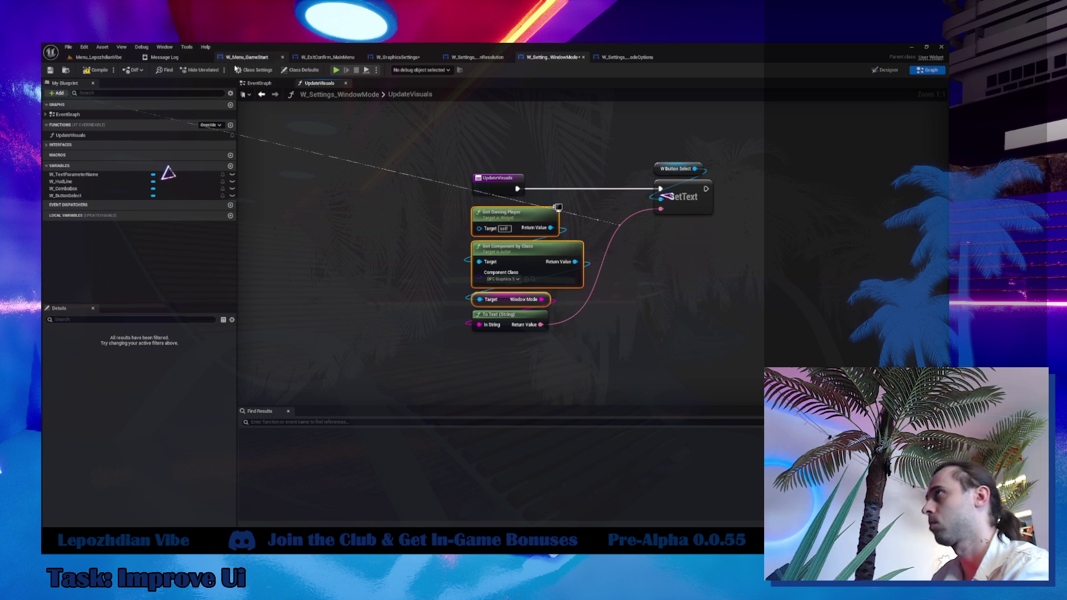
pyautogui.click(257, 83)
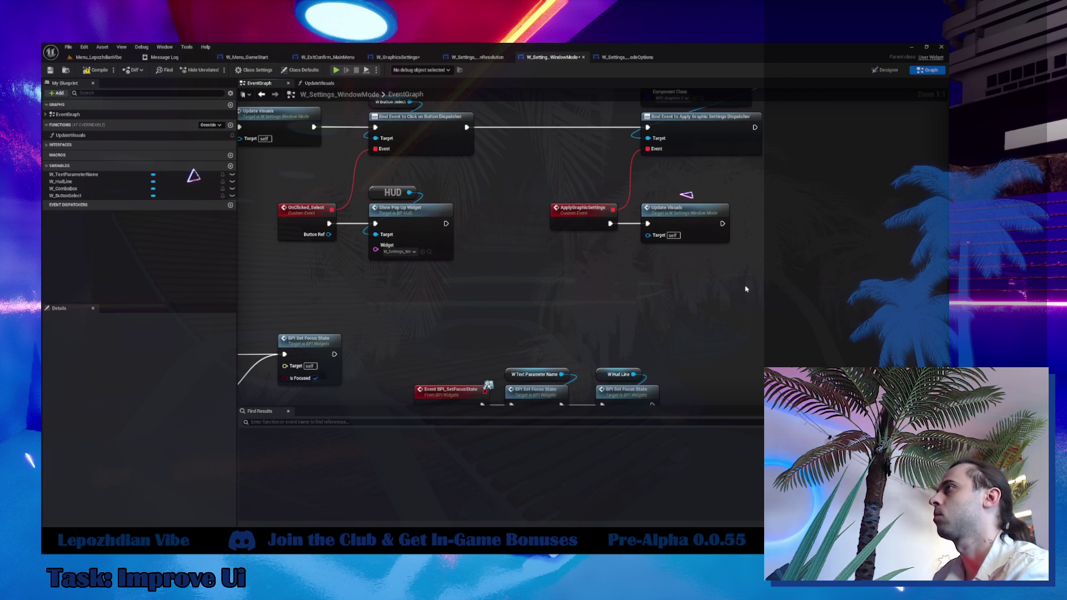
pyautogui.press('ctrl+v')
# Compare against the screen resolution widget's event graph, then return to the window mode EventGraph.
pyautogui.rightClick(647, 305)
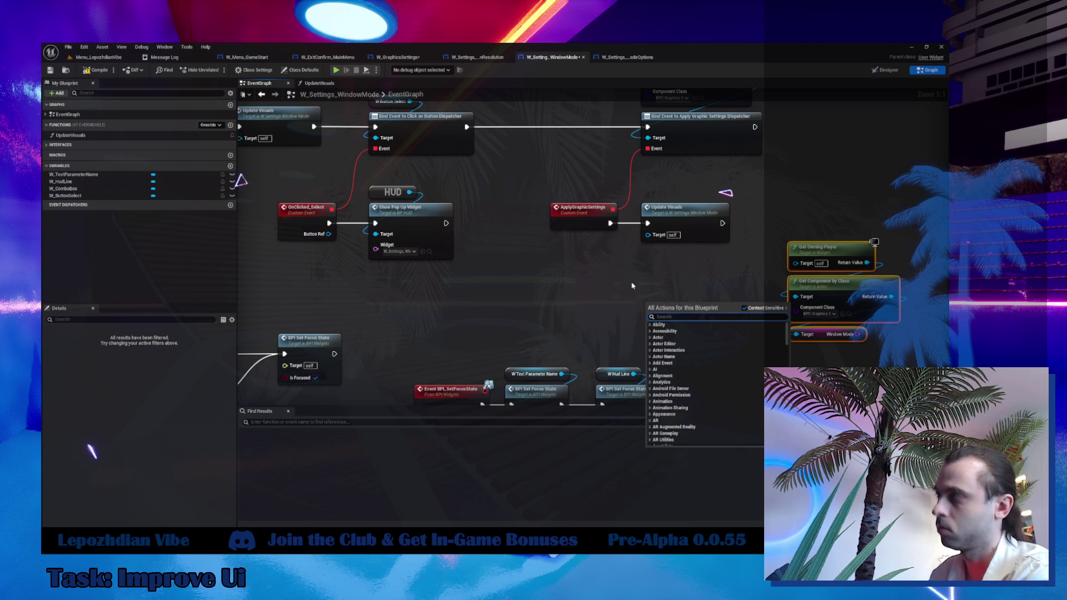
pyautogui.write('u')
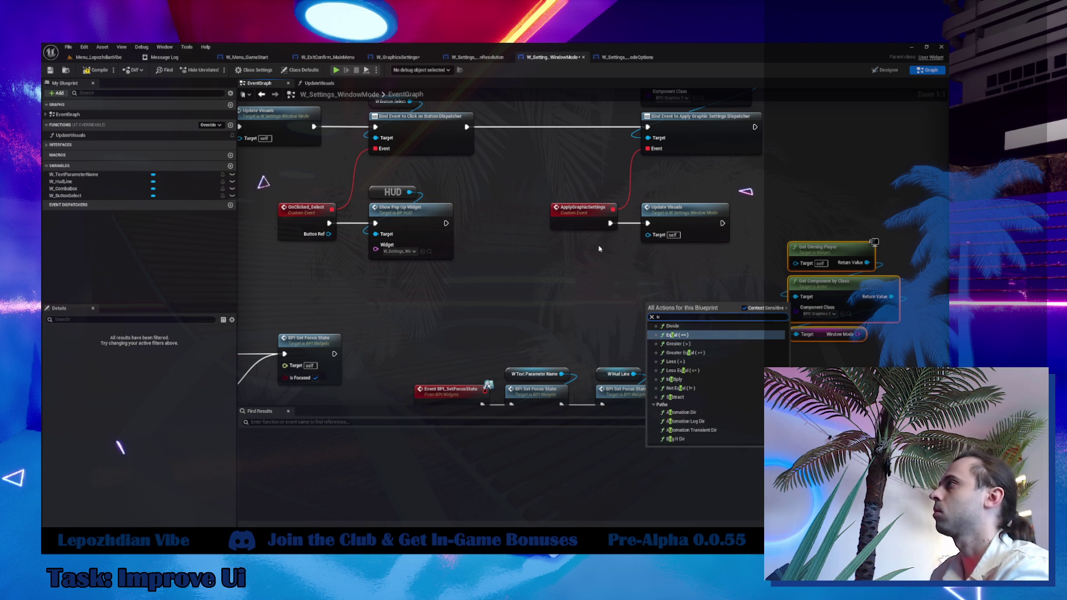
pyautogui.click(483, 57)
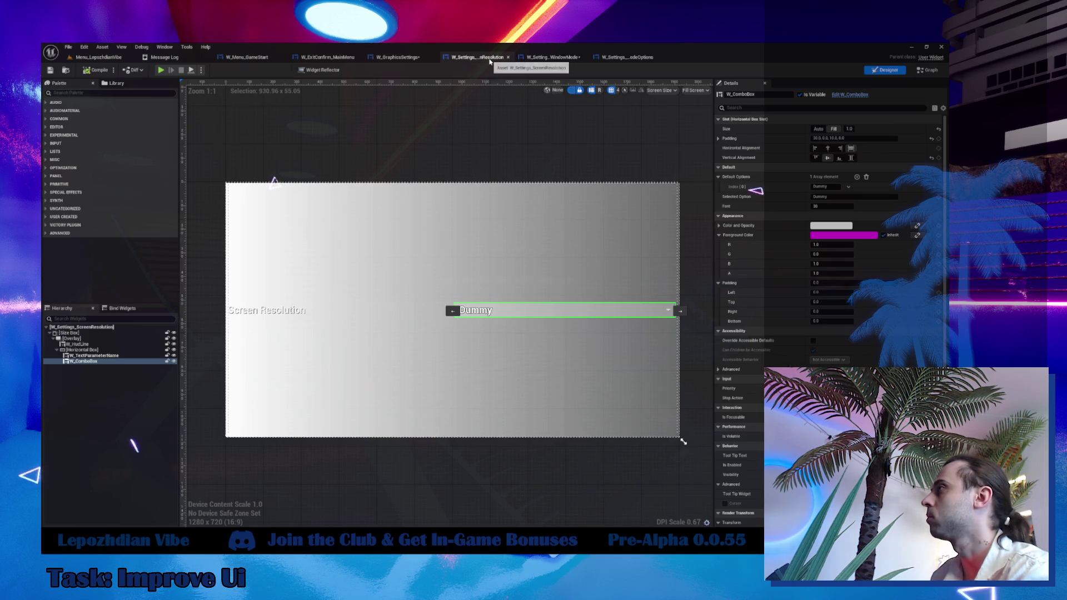
pyautogui.click(929, 71)
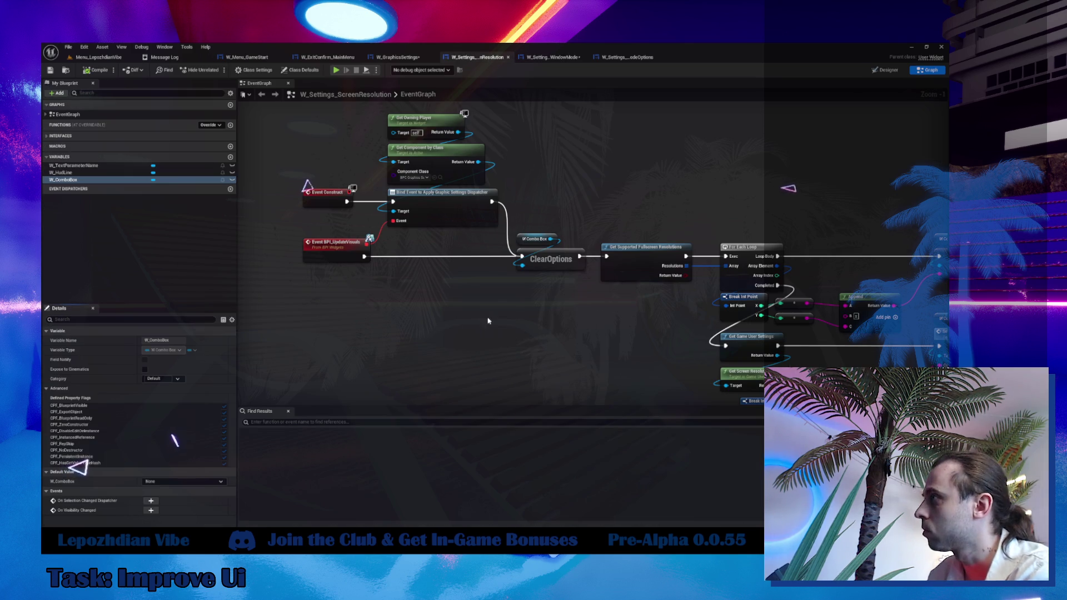
pyautogui.click(628, 58)
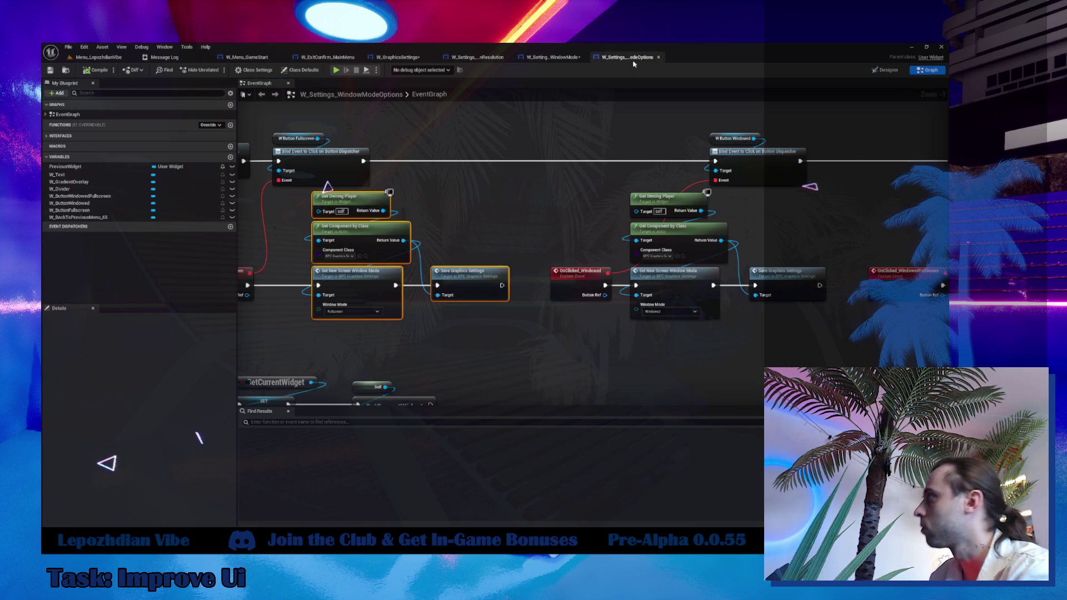
pyautogui.click(557, 58)
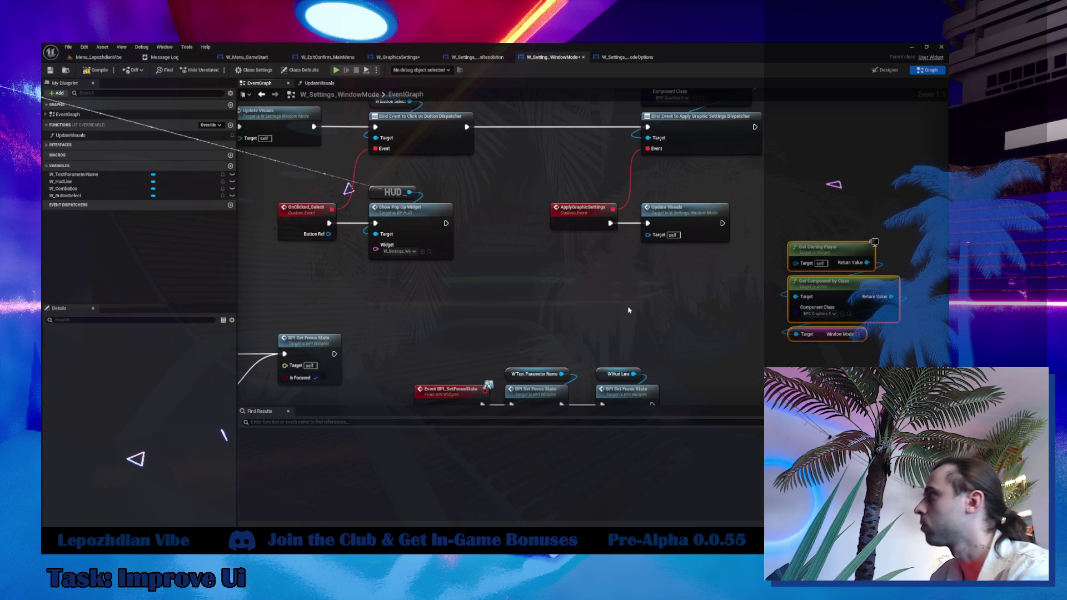
# Link Event BPI_UpdateVisuals to the bind event and search string actions from the Window Mode value.
pyautogui.click(661, 311)
pyautogui.moveTo(725, 371)
pyautogui.mouseDown()
pyautogui.moveTo(493, 317)
pyautogui.moveTo(570, 379)
pyautogui.mouseUp()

* TASK GOAL
With the images excluded, reproduce the data above precisely as written.

* OUTPUT BELOW
pyautogui.click(257, 83)
pyautogui.press('ctrl+v')
# Compare against the screen resolution widget's event graph, then return to the window mode EventGraph.
pyautogui.rightClick(647, 305)
pyautogui.write('u')
pyautogui.click(483, 57)
pyautogui.click(929, 71)
pyautogui.click(628, 58)
pyautogui.click(557, 58)
# Link Event BPI_UpdateVisuals to the bind event and search string actions from the Window Mode value.
pyautogui.click(661, 311)
pyautogui.moveTo(725, 371)
pyautogui.mouseDown()
pyautogui.moveTo(493, 317)
pyautogui.moveTo(570, 379)
pyautogui.mouseUp()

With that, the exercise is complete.